- [What to do] Rewrite the items below, changing "data point markers" to "point markers" and leaving everything else the same.

- [Data for this task]
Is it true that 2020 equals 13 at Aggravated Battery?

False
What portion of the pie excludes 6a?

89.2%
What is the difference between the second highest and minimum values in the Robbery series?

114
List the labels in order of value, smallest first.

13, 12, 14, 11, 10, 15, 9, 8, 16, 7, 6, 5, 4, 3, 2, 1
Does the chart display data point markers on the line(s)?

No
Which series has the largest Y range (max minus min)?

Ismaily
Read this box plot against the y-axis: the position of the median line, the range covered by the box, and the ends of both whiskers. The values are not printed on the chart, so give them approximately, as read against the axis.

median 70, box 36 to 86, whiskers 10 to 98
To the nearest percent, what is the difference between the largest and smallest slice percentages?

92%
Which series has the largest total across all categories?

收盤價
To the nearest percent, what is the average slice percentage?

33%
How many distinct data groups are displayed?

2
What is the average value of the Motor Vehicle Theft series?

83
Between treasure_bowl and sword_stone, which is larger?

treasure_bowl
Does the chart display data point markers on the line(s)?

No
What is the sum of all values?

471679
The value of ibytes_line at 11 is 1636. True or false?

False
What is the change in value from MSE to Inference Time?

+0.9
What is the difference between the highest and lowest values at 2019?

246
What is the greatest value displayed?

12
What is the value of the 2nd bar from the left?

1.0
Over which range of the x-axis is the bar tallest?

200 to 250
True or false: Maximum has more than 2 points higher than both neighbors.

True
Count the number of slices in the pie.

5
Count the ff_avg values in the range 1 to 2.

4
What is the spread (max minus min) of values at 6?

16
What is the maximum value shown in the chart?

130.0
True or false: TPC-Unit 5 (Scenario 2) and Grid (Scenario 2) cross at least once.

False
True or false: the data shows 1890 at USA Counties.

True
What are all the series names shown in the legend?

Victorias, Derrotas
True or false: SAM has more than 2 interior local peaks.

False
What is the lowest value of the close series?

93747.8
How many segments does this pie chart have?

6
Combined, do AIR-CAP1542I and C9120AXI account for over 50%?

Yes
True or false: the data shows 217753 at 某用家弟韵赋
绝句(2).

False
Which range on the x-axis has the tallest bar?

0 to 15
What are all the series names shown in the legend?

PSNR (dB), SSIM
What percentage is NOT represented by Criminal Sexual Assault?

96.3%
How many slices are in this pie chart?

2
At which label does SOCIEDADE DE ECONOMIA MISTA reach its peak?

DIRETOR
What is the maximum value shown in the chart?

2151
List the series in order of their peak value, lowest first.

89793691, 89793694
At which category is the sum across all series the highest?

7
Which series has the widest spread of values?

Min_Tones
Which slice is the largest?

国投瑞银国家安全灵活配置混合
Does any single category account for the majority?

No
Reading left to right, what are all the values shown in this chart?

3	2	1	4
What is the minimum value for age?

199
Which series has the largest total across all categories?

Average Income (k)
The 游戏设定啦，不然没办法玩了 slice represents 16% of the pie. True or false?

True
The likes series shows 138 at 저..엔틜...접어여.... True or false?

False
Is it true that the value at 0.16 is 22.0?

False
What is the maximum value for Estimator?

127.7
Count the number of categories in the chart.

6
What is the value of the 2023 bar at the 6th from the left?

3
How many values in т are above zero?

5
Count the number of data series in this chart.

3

- [Result of the exercise]
Is it true that 2020 equals 13 at Aggravated Battery?

False
What portion of the pie excludes 6a?

89.2%
What is the difference between the second highest and minimum values in the Robbery series?

114
List the labels in order of value, smallest first.

13, 12, 14, 11, 10, 15, 9, 8, 16, 7, 6, 5, 4, 3, 2, 1
Does the chart display point markers on the line(s)?

No
Which series has the largest Y range (max minus min)?

Ismaily
Read this box plot against the y-axis: the position of the median line, the range covered by the box, and the ends of both whiskers. The values are not printed on the chart, so give them approximately, as read against the axis.

median 70, box 36 to 86, whiskers 10 to 98
To the nearest percent, what is the difference between the largest and smallest slice percentages?

92%
Which series has the largest total across all categories?

收盤價
To the nearest percent, what is the average slice percentage?

33%
How many distinct data groups are displayed?

2
What is the average value of the Motor Vehicle Theft series?

83
Between treasure_bowl and sword_stone, which is larger?

treasure_bowl
Does the chart display point markers on the line(s)?

No
What is the sum of all values?

471679
The value of ibytes_line at 11 is 1636. True or false?

False
What is the change in value from MSE to Inference Time?

+0.9
What is the difference between the highest and lowest values at 2019?

246
What is the greatest value displayed?

12
What is the value of the 2nd bar from the left?

1.0
Over which range of the x-axis is the bar tallest?

200 to 250
True or false: Maximum has more than 2 points higher than both neighbors.

True
Count the number of slices in the pie.

5
Count the ff_avg values in the range 1 to 2.

4
What is the spread (max minus min) of values at 6?

16
What is the maximum value shown in the chart?

130.0
True or false: TPC-Unit 5 (Scenario 2) and Grid (Scenario 2) cross at least once.

False
True or false: the data shows 1890 at USA Counties.

True
What are all the series names shown in the legend?

Victorias, Derrotas
True or false: SAM has more than 2 interior local peaks.

False
What is the lowest value of the close series?

93747.8
How many segments does this pie chart have?

6
Combined, do AIR-CAP1542I and C9120AXI account for over 50%?

Yes
True or false: the data shows 217753 at 某用家弟韵赋
绝句(2).

False
Which range on the x-axis has the tallest bar?

0 to 15
What are all the series names shown in the legend?

PSNR (dB), SSIM
What percentage is NOT represented by Criminal Sexual Assault?

96.3%
How many slices are in this pie chart?

2
At which label does SOCIEDADE DE ECONOMIA MISTA reach its peak?

DIRETOR
What is the maximum value shown in the chart?

2151
List the series in order of their peak value, lowest first.

89793691, 89793694
At which category is the sum across all series the highest?

7
Which series has the widest spread of values?

Min_Tones
Which slice is the largest?

国投瑞银国家安全灵活配置混合
Does any single category account for the majority?

No
Reading left to right, what are all the values shown in this chart?

3	2	1	4
What is the minimum value for age?

199
Which series has the largest total across all categories?

Average Income (k)
The 游戏设定啦，不然没办法玩了 slice represents 16% of the pie. True or false?

True
The likes series shows 138 at 저..엔틜...접어여.... True or false?

False
Is it true that the value at 0.16 is 22.0?

False
What is the maximum value for Estimator?

127.7
Count the number of categories in the chart.

6
What is the value of the 2023 bar at the 6th from the left?

3
How many values in т are above zero?

5
Count the number of data series in this chart.

3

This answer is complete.